A ignomínia de Marco Aurélio evidencia como a dicotomia fomentada pelo “nos contra eles” — criada por Lula e seguida cegamente por petistas de todo calibre — contaminou os ministros supremos, que desrespeitam decisões colegiadas e agem como se cada qual fosse um tribunal distinto. Se houvesse mais entrosamento entre eles (e um mínimo de decência), a Corte seria poupada das cada vez mais recorrentes execrações públicas. Mas não. Atuam como ilhas incomunicáveis que, por vaidade e para fazer valer suas opiniões pessoais, não raro desconsideram os precedentes da corte, fomentam um ambiente de insegurança jurídica e desgastam a imagem do Judiciário perante a população.

Alguns supremos não se dão ao respeito, conquanto o exijam: Lewandowski, que atuou mais como advogado dos réus do que como magistrado no julgamento do Mensalão e fatiou a votação do impeachment de Dilma para evitar a cassação de seus direitos políticos, mandou a PF deter um cidadão que ousou lhe dizer o STF era uma vergonha. Gilmar Mendes, que se dedica a atividades particulares incompatíveis com o cargo de ministro e é alvo de uma dezena de pedidos de impeachment, foi brilhantemente definido pelo colega Luís Roberto Barroso como “uma pessoa horrível, uma mistura do mal com atraso e pitadas de psicopatia”. Sem citar Mendes nominalmente, mas fazendo uma clara referência a ele, Barroso disse ainda que “há gabinetes na Corte distribuindo senha para soltar corruptos”. Toffoli, atual presidente da Corte, foi citado na delação Léo Pinheiro por ter sido agraciado com reformas milionárias em sua mansão, além de ser suspeito de receber mesada de R$ 100 mil de sua mulher, a advogada Roberta Maria Rangel. E por aí vai.  

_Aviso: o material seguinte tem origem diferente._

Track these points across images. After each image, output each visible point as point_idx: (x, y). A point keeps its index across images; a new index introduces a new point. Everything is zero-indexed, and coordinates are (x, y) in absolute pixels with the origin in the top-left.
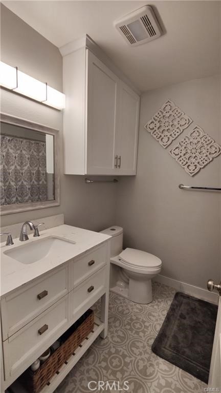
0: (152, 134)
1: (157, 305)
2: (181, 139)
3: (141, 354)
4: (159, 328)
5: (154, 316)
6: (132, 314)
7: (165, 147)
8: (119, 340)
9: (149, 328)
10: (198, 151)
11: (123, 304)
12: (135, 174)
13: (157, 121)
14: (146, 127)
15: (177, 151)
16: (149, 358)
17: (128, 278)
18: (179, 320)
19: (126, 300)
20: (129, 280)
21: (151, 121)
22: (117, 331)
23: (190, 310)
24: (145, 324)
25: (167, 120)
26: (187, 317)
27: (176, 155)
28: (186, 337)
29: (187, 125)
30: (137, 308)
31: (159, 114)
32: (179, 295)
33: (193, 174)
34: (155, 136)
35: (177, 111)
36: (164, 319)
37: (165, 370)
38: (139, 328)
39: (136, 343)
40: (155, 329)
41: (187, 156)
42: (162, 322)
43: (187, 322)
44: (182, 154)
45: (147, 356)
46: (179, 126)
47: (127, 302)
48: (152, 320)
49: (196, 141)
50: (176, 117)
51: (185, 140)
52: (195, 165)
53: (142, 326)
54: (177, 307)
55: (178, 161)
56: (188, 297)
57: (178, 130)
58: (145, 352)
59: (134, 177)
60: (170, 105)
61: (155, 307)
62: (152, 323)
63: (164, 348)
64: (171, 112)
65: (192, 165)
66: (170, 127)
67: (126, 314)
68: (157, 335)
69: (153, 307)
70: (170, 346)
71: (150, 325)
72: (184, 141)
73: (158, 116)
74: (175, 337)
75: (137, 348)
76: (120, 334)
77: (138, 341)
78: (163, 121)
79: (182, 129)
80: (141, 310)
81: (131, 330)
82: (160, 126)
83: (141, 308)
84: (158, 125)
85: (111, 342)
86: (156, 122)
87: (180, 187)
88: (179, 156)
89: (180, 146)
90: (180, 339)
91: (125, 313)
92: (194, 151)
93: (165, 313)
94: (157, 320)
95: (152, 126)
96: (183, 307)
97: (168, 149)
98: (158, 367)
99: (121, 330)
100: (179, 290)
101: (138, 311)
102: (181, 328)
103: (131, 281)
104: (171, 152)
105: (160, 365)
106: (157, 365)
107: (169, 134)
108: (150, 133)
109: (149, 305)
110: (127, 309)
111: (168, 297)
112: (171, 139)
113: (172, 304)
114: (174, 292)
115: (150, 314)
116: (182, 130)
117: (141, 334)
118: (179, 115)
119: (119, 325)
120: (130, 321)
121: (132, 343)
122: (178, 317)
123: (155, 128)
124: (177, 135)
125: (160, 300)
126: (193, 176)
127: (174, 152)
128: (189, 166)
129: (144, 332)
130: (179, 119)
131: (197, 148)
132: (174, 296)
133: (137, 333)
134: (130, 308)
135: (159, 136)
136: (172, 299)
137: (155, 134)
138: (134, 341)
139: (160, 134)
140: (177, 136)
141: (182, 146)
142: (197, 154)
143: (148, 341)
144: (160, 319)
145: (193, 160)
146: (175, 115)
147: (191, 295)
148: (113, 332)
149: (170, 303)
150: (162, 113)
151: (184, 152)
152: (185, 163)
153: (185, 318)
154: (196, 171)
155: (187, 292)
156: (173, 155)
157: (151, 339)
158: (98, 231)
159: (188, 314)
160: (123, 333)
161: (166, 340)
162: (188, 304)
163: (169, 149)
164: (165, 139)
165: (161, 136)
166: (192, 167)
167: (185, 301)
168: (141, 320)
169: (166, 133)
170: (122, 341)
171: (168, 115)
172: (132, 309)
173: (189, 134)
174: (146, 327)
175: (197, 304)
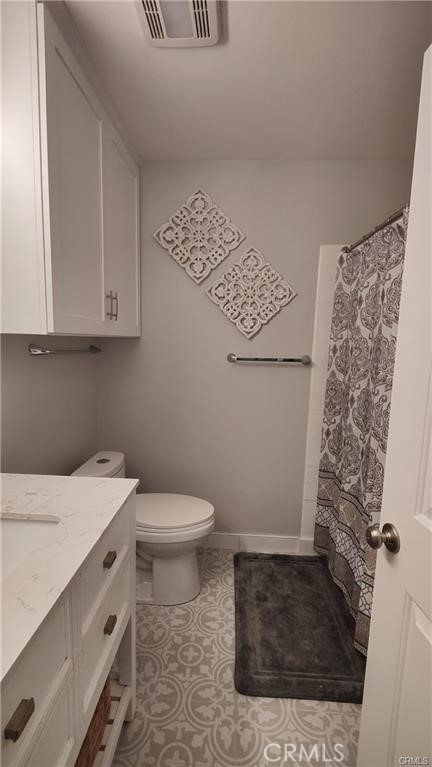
0: (170, 251)
1: (213, 594)
2: (226, 268)
3: (218, 713)
4: (230, 639)
5: (214, 620)
6: (172, 633)
7: (198, 282)
8: (166, 707)
9: (214, 649)
10: (256, 293)
11: (146, 621)
12: (138, 335)
13: (180, 228)
14: (158, 235)
15: (221, 292)
16: (236, 712)
17: (149, 559)
18: (258, 606)
19: (150, 607)
20: (151, 563)
21: (165, 226)
22: (153, 689)
23: (267, 579)
24: (204, 644)
25: (199, 228)
26: (268, 594)
27: (219, 298)
28: (281, 635)
29: (236, 244)
30: (178, 617)
31: (182, 212)
32: (239, 559)
33: (251, 335)
34: (175, 257)
35: (217, 213)
36: (233, 617)
37: (271, 720)
38: (195, 659)
39: (200, 693)
40: (225, 643)
41: (239, 301)
42: (232, 624)
43: (270, 605)
44: (230, 298)
45: (230, 710)
46: (221, 243)
47: (153, 611)
48: (214, 629)
49: (251, 275)
50: (216, 225)
51: (234, 270)
52: (254, 319)
53: (199, 651)
54: (245, 581)
55: (224, 311)
56: (256, 557)
57: (220, 251)
58: (225, 704)
59: (136, 340)
60: (202, 199)
61: (210, 599)
62: (215, 636)
63: (257, 673)
64: (205, 212)
65: (249, 318)
66: (205, 243)
67: (160, 639)
68: (234, 657)
69: (206, 601)
70: (264, 665)
71: (213, 641)
72: (233, 274)
73: (181, 216)
74: (265, 643)
75: (207, 702)
76: (163, 690)
77: (203, 688)
78: (193, 229)
79: (228, 248)
80: (186, 617)
81: (182, 669)
82: (187, 238)
83: (184, 612)
84: (182, 236)
85: (149, 721)
86: (178, 229)
87: (230, 359)
88: (224, 301)
89: (226, 283)
90: (275, 643)
91: (156, 638)
92: (250, 292)
93: (231, 604)
94: (221, 626)
95: (170, 235)
96: (254, 580)
97: (204, 284)
98: (258, 722)
99: (161, 682)
100: (237, 550)
101: (181, 622)
102: (268, 620)
103: (157, 566)
104: (210, 291)
105: (259, 716)
106: (253, 719)
107: (204, 258)
108: (167, 250)
109: (198, 600)
110: (159, 627)
111: (224, 571)
112: (209, 266)
113: (236, 581)
114: (231, 556)
115: (206, 619)
116: (227, 252)
117: (204, 669)
118: (221, 222)
119: (155, 672)
120: (173, 653)
121: (193, 698)
122: (255, 602)
123: (176, 242)
124: (220, 259)
125: (213, 582)
126: (250, 339)
127: (217, 291)
128: (243, 319)
129: (207, 662)
130: (221, 230)
131: (255, 288)
132: (232, 566)
133: (195, 670)
134: (163, 623)
135: (185, 258)
136: (232, 571)
137: (177, 254)
138: (195, 693)
139: (187, 254)
140: (219, 261)
141: (229, 282)
142: (256, 297)
143: (221, 677)
144: (227, 620)
145: (250, 309)
146: (214, 221)
147: (258, 552)
148: (146, 693)
149: (231, 581)
150: (189, 213)
151: (233, 294)
152: (236, 314)
153: (265, 599)
154: (256, 329)
155: (251, 549)
156: (215, 299)
157: (224, 670)
158: (68, 472)
159: (267, 589)
160: (170, 686)
161: (253, 656)
162: (260, 569)
163: (206, 286)
164: (198, 267)
165: (188, 258)
166: (249, 323)
167: (253, 565)
168: (193, 639)
169: (199, 254)
170: (172, 704)
171: (200, 218)
172: (168, 622)
173: (241, 262)
174: (208, 649)
175: (272, 564)
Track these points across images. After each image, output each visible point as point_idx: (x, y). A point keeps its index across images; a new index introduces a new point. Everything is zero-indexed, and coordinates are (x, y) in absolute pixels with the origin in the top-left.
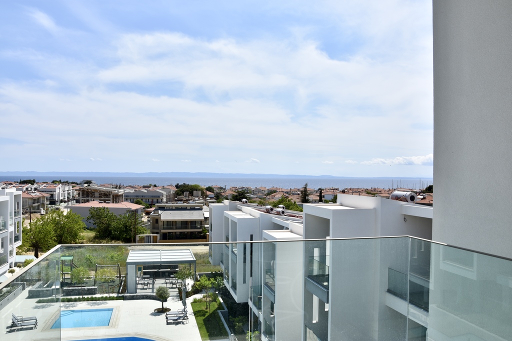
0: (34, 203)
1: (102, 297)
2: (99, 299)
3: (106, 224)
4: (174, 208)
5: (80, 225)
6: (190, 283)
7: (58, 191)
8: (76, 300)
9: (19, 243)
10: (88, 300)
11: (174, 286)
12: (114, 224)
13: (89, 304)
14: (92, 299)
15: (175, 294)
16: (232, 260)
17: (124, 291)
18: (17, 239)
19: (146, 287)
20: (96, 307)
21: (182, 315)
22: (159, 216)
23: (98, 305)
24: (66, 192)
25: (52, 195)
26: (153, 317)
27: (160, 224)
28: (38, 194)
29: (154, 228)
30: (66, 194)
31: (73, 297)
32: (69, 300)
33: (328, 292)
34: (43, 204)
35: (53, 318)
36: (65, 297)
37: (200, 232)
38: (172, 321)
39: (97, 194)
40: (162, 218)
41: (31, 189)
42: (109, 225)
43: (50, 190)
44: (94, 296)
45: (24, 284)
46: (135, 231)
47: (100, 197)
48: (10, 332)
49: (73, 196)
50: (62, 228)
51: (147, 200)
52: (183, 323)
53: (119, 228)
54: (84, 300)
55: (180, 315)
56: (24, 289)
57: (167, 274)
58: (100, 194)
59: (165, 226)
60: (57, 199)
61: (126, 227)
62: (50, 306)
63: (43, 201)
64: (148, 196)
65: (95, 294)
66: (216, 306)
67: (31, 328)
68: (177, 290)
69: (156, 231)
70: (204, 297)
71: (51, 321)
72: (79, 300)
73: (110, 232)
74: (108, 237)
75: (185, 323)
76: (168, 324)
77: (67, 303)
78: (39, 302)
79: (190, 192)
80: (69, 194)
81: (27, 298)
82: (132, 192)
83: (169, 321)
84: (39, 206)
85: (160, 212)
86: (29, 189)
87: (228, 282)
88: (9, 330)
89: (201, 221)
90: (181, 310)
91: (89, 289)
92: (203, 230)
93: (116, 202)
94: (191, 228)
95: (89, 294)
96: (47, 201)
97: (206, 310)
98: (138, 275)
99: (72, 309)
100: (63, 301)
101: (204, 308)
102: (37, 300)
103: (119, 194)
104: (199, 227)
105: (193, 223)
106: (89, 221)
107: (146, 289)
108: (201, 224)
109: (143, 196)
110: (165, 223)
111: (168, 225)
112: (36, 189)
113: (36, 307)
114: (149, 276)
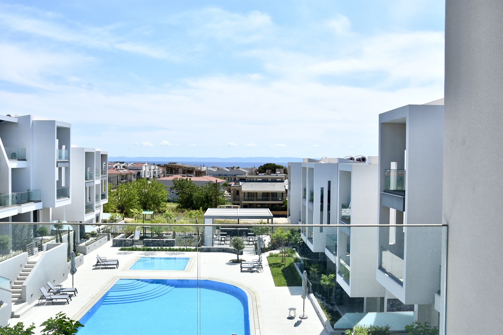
0: (122, 180)
1: (180, 249)
2: (176, 250)
3: (188, 194)
4: (255, 180)
5: (162, 193)
6: (267, 239)
7: (144, 168)
8: (155, 250)
9: (106, 201)
10: (166, 250)
11: (251, 243)
12: (195, 194)
13: (167, 254)
14: (170, 250)
15: (252, 249)
16: (309, 209)
17: (201, 245)
18: (103, 197)
19: (223, 243)
20: (174, 256)
21: (257, 265)
22: (240, 188)
23: (176, 254)
24: (152, 171)
25: (139, 174)
26: (229, 265)
27: (241, 195)
28: (126, 171)
29: (235, 200)
30: (152, 173)
31: (152, 248)
32: (149, 250)
33: (404, 199)
34: (131, 181)
35: (132, 262)
36: (145, 247)
37: (281, 205)
38: (246, 269)
39: (180, 170)
40: (243, 189)
41: (120, 167)
42: (191, 196)
43: (137, 168)
44: (172, 248)
45: (109, 235)
46: (216, 201)
47: (183, 173)
48: (95, 269)
49: (158, 175)
50: (146, 195)
51: (230, 179)
52: (258, 272)
53: (200, 198)
54: (162, 250)
55: (255, 265)
56: (109, 239)
57: (244, 233)
58: (183, 171)
59: (246, 198)
60: (143, 177)
61: (207, 197)
62: (131, 253)
63: (131, 178)
64: (231, 175)
65: (173, 246)
66: (292, 260)
67: (114, 268)
68: (254, 246)
69: (236, 202)
70: (280, 253)
71: (130, 264)
72: (158, 250)
73: (192, 202)
74: (190, 207)
75: (260, 271)
76: (242, 271)
77: (147, 252)
78: (121, 250)
79: (272, 170)
80: (154, 173)
81: (111, 247)
82: (215, 170)
83: (243, 269)
84: (127, 182)
85: (241, 183)
86: (119, 167)
87: (305, 235)
88: (94, 267)
89: (282, 193)
90: (256, 261)
91: (167, 241)
92: (284, 202)
93: (199, 176)
94: (272, 200)
95: (168, 246)
96: (134, 178)
97: (282, 263)
98: (217, 233)
99: (151, 256)
100: (143, 250)
101: (279, 261)
102: (120, 248)
103: (202, 170)
104: (280, 199)
105: (274, 195)
106: (172, 191)
107: (223, 244)
108: (282, 196)
109: (225, 175)
110: (246, 195)
111: (248, 196)
112: (124, 167)
113: (119, 253)
114: (226, 233)
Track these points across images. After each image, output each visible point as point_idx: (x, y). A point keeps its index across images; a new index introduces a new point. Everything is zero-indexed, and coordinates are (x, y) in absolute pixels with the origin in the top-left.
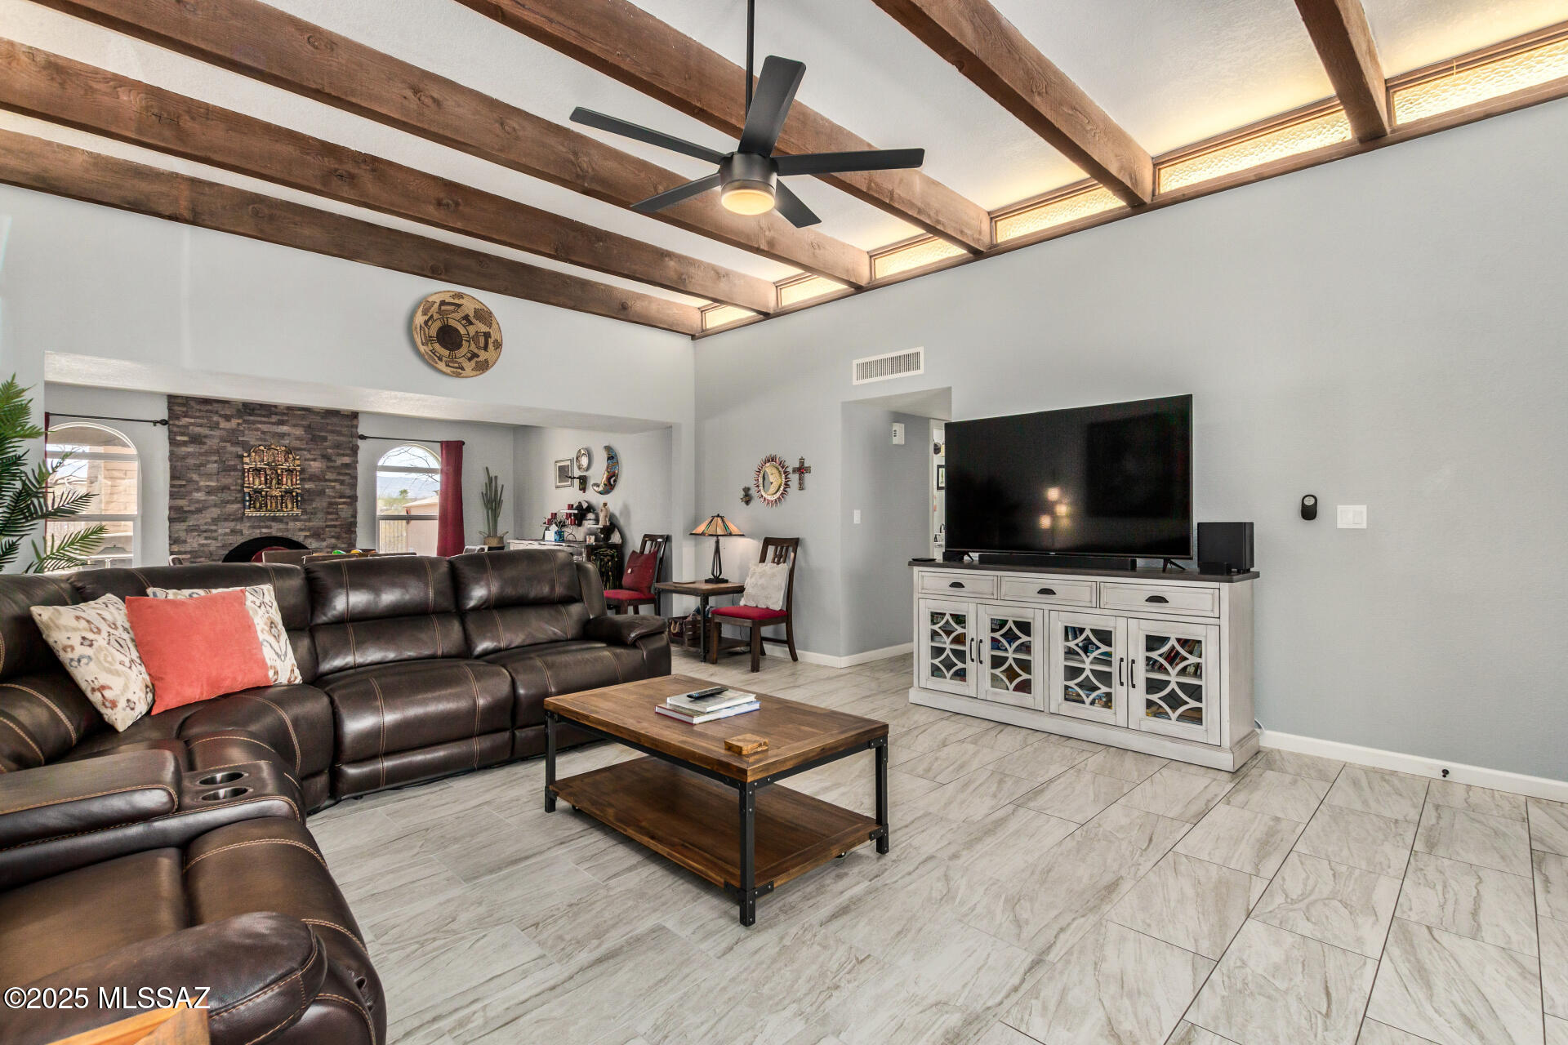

A presepada de Marco Aurélio não só fechou com chave de ouro o ano judiciário, como demonstrou de forma cabal — como se ainda fosse preciso — que o Supremo, a despeito de ser um colegiado, é um órgão cada vez mais suscetível aos humores individuais de seus integrantes. São onze ministros, onze ilhas, onze vaidades. Para além disso, o episódio mostrou que, apesar de o país ter saído há pouco de uma eleição que varreu do mapa dezenas de políticos envolvidos com corrupção, a Lava-Jato continua sob permanente ataque. Principalmente vindo de  quem deveria defendê-la.

Em abril, o julgamento da famigerada ADC forçará o plenário a reavaliar a jurisprudência capenga que autoriza o cumprimento provisório da pena. Aos votos de Toffoli, Lewandowski e do vira-casa Gilmar somam-se os de Marco Aurélio e Celso de Mello — o decano tem posição histórica contrária à prisão antecipada. Fachin, Fux, Cármen, Barroso e Alexandre são mais alinhados às demandas da Lava-Jato, de modo que o fiel da balança, mais uma vez, será Rosa Weber.

A alternativa — que vem sendo defendida pelo próprio Toffoli — é que o STJ seja a última instância antes do cumprimento da pena. Gilmar simpatiza com a ideia, mas nada se sabe quanto aos demais. Em prevalecendo tal entendimento, as chances de Lula deixar a prisão diminuem: o ministro Felix Fischer, relator da Lava-Jato no STJ, já rejeitou um recurso do petralha, que agora aguarda a análise definitiva da 5ª Turma. Se, como se espera, o apelo for rejeitado, a defesa certamente ingressará com mais um recurso ao STF. Até lá, porém, o abejto criminoso de Garanhuns seguirá preso.